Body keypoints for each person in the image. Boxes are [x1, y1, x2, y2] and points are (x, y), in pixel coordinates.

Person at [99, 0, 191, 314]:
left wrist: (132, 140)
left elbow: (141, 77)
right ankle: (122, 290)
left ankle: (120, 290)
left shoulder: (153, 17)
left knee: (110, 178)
━━━━
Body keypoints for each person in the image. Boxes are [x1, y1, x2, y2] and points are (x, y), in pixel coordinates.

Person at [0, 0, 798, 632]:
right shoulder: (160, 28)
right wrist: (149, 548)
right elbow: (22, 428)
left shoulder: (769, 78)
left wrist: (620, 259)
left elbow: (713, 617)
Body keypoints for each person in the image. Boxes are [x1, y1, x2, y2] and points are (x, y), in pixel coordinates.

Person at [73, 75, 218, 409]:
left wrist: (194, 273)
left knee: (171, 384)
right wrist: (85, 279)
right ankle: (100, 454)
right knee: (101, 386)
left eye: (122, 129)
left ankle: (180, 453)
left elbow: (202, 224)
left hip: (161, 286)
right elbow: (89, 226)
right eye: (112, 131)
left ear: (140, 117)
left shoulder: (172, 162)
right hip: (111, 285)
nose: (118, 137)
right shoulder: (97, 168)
━━━━
◆ What you should do:
Looking at the entries above, can you reproduce exactly the lines from the one that holds "left hip: (161, 286)" through the one that holds "right shoulder: (97, 168)", and only those?

◆ Answer to the exercise:
left hip: (161, 286)
right elbow: (89, 226)
right eye: (112, 131)
left ear: (140, 117)
left shoulder: (172, 162)
right hip: (111, 285)
nose: (118, 137)
right shoulder: (97, 168)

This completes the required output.